In [48]:
%matplotlib inline
import numpy as np
import matplotlib.pyplot as plt
import pandas as pd
import seaborn as sns
from sklearn.model_selection import ShuffleSplit, GridSearchCV,train_test_split
from sklearn.model_selection import cross_validate

from sksurv.datasets import load_veterans_lung_cancer
from sksurv.column import encode_categorical
from sksurv.metrics import concordance_index_censored
from sksurv.svm import FastSurvivalSVM,FastKernelSurvivalSVM
from sksurv.kernels import clinical_kernel
import warnings
warnings.simplefilter(action='ignore', category=FutureWarning)
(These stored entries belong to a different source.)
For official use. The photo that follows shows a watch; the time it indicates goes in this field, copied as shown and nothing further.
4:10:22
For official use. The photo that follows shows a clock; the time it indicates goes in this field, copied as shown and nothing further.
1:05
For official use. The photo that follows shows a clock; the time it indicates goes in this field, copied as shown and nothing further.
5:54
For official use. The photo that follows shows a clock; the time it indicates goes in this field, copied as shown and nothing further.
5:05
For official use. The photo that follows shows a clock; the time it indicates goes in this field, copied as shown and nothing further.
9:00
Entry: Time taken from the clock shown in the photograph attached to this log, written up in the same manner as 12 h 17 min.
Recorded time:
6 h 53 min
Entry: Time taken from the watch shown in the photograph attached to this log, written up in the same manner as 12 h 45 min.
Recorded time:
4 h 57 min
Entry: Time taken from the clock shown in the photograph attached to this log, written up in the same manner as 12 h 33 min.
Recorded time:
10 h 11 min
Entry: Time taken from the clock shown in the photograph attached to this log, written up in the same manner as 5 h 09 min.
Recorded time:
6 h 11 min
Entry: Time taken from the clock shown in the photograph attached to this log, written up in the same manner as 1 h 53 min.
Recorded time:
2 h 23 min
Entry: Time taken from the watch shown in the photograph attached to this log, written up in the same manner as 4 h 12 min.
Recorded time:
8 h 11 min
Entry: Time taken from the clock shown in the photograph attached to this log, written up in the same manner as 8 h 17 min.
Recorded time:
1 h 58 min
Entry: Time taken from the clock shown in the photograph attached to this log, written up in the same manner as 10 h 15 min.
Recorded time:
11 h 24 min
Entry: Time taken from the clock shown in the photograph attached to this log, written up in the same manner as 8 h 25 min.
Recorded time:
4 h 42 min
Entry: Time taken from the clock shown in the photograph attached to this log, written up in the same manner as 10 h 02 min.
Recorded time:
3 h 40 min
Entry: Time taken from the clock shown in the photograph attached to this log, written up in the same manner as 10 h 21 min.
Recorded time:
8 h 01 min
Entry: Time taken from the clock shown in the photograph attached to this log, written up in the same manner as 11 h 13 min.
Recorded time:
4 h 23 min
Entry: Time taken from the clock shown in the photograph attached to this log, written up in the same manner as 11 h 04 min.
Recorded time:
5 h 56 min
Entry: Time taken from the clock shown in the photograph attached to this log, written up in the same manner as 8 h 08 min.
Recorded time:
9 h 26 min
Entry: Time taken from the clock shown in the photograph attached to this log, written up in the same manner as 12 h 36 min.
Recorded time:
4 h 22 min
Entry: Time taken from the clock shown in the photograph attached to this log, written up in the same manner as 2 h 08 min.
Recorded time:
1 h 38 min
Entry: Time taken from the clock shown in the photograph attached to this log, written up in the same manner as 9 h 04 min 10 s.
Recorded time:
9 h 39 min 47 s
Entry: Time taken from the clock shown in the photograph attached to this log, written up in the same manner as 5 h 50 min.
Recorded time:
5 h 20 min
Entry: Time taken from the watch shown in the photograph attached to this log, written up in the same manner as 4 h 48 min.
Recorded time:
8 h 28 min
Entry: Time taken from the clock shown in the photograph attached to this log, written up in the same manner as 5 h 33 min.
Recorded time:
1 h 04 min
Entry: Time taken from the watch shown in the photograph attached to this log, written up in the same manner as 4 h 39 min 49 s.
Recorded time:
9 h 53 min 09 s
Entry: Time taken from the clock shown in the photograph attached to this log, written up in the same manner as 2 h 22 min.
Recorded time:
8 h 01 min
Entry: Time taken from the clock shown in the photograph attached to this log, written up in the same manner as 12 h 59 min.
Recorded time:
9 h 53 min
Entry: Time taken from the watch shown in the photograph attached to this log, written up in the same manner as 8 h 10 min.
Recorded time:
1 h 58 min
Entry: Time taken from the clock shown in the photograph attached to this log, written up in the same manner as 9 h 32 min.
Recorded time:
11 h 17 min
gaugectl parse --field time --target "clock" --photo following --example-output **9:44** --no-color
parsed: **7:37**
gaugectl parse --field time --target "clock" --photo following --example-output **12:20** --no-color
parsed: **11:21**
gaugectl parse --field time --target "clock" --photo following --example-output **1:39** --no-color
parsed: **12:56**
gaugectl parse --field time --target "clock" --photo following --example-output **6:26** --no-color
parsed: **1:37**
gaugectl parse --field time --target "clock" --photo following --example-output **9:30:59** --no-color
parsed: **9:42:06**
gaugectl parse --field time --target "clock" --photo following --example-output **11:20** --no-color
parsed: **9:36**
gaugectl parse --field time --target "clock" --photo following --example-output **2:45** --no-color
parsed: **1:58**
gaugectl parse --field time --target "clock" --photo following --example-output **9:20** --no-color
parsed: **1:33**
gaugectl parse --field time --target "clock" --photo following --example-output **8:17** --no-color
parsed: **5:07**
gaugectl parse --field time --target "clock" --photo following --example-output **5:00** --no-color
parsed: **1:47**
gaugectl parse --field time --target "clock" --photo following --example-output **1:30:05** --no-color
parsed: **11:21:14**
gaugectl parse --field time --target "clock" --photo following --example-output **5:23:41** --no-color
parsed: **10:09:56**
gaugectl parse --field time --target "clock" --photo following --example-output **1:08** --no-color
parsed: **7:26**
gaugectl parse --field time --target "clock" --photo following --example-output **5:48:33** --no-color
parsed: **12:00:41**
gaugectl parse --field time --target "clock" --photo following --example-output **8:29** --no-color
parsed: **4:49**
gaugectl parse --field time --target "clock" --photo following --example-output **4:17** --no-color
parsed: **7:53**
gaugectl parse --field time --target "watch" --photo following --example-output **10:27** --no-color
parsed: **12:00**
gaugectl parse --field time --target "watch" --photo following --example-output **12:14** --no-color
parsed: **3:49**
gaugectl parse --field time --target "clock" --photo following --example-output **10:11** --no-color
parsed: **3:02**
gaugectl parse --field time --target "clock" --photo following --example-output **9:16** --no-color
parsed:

##### In this notebook, we create the different features that we want to put in our evaluation model with a dictionary. After that,
##### we use a gridsearch on SVM survival to find a good set of parameters and we train our model 25 times with the best parameters found
##### using the training and validation set. Finally, we evaluate 25 times our model on a separate testing set.

In [49]:
def score_survival_model(model, X, y):
    prediction = model.predict(X)
    result = concordance_index_censored(y['Status'], y['Survival_in_days'], prediction)
    return result[0]

In [None]:
df_final = pd.read_table("full_data_validation.tsv",sep=" ")

eln = [112,113,114]
comp =list(range(88,112)) 
#comp_overlap = list(range(167,197))
age = [83]

all_gen = list(range(0,57))
tmp = df_final.iloc[:,all_gen][df_final.iloc[:,all_gen] >0].count()
gen = [df_final.columns.get_loc(c) for c in tmp[tmp>df_final.shape[0]*0.02].keys() if c in df_final]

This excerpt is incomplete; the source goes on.